A simple web interface for downloading your favorite tracks from Apple Music. No command line needed once it's set up.
AMRipper started as a fork of lalit22km/alac-rip and has since grown into its own standalone project: fixed up, hardened, and simplified. It's a browser-based front end for the excellent tools built by others in the Apple Music downloading community. All credit for the actual downloading capabilities goes to the original creators listed in Acknowledgments; AMRipper is a convenience layer and bugfix pass on top of their work.
- 🌐 Clean, modern web UI, no command line needed day to day
- 🔐 Save credentials for automatic login on startup
- 🎧 ALAC (lossless), converted to FLAC automatically, fully tagged (title, artist, album, track/disc numbers, composer, genre, lyrics, cover art)
- 📁 Artist URLs grab the full discography automatically and organize it into an artist folder
- 🧹 Strips the trailing "- Single" Apple adds to single-track releases
- 🐧 Works across distros (apt, dnf, zypper, pacman), no full root access needed
- ⚙️ A settings page with the essentials up front and everything else tucked into Advanced
Linux only, for now (WSL works fine too, since it's real Linux underneath). Native Windows/macOS support isn't implemented and would take real work. See nawf-dev/AM-DL if you want something similar on native Windows.
You need Python 3 and sudo access on a Linux machine. That's it: the setup script installs everything else (git, ffmpeg, gpac, Go) automatically.
Check if you have Python 3:
python3 --versionNo version number? Install it first:
| Distro | Command |
|---|---|
| Ubuntu/Debian | sudo apt install python3 |
| Fedora | sudo dnf install python3 |
| openSUSE | sudo zypper install python3 |
| Arch | sudo pacman -S python |
You'll also need git to clone this repo. Same idea if git --version comes up empty.

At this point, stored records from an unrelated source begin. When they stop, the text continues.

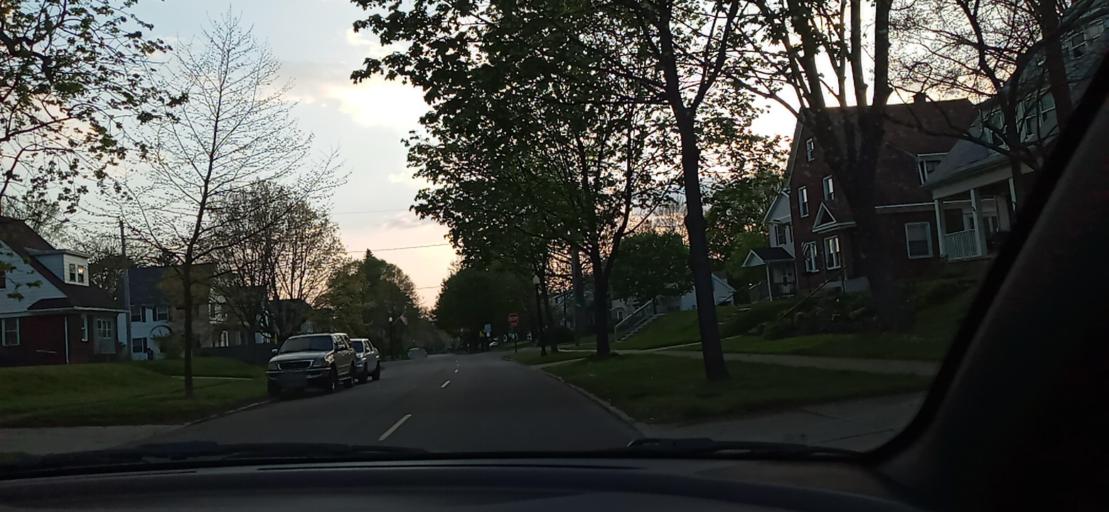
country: US
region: Ohio
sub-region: Summit County
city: Akron
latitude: 41.0446
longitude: -81.5142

git clone https://github.com/Geekshere/AMRipper.git
cd AMRipper
python3 main.pyThat one command does everything: installs dependencies (asking for your sudo password just once, for that step), sets up the downloader tools, and launches the web UI, which opens automatically in your browser at http://localhost:5000. No need to run it more than once; the same command starts it again on future launches too.
- Click Login to Wrapper and enter your iCloud email and password. This goes straight to the wrapper running on your own machine, nowhere else.

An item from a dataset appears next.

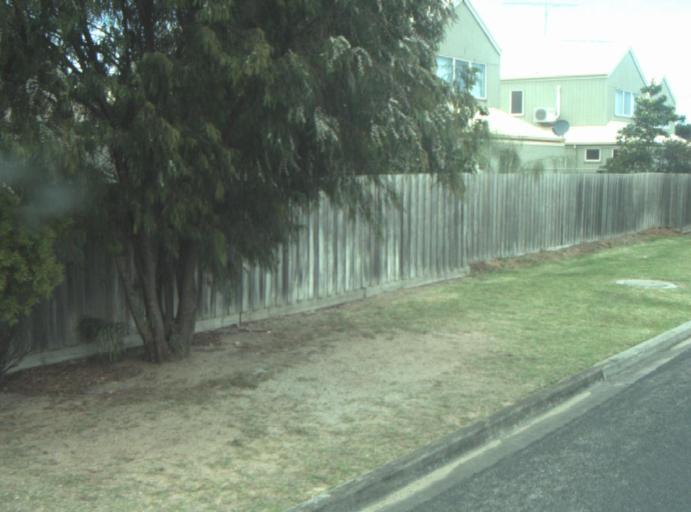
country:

- Once you see a login-success message in the logs, head to Settings if you want to change anything, most importantly your storefront (defaults to
us) and your media-user-token if you want lyrics. - Paste an Apple Music URL and hit Download. Artist URLs grab the full discography automatically.
Every track gets tagged automatically. The downloader tags the ALAC file directly, then AMRipper handles the conversion to FLAC itself (rather than trusting the underlying tool's own conversion, which doesn't reliably carry tags over), copies the tags across, and reports what it found right in the downloader log, so you can see tagging worked without needing a separate tool.

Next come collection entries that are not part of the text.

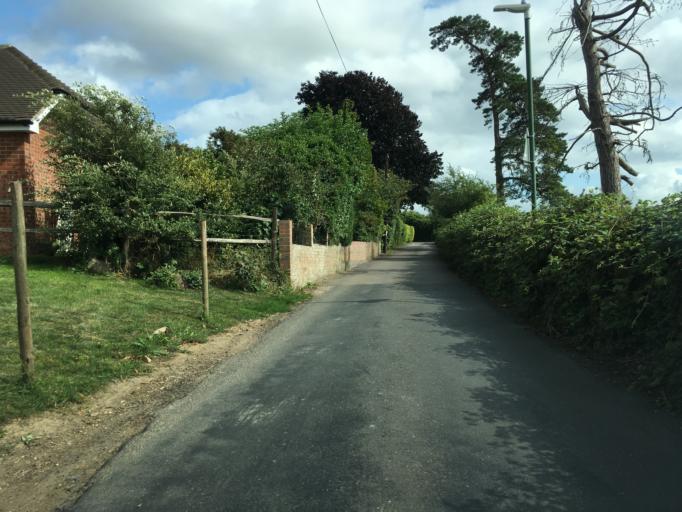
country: GB
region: England
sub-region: Kent
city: Maidstone
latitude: 51.2539
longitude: 0.5199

Want to keep the original ALAC file too, or skip conversion entirely? Both are toggles in Settings.
Albums save as Artist Name - Album Name (Year), tracks as Track# - Song Name. Changeable in Settings under Advanced.
Please open an issue with what you were doing, what you expected, and what happened instead. The downloader/wrapper log output is usually the most useful thing to include.
For educational purposes and personal use only. Please respect Apple's Terms of Service and only download content you have the legal right to access.
Security note: the setup script only asks for elevated (sudo) privileges for the one-time system package install. Please review the code before running it.
Massive thanks to:
- @lalit22km for the original alac-rip this is based on
- @zhaarey for apple-music-downloader, which does all the actual downloading
- WorldObservationLog for the authentication wrapper
- The entire Apple Music downloading community for their research and tools
Some of the Python/Flask code here (the setup script and web UI, not the underlying downloader or wrapper tools) was written with AI coding assistance. Every change was reviewed and tested by hand before merging.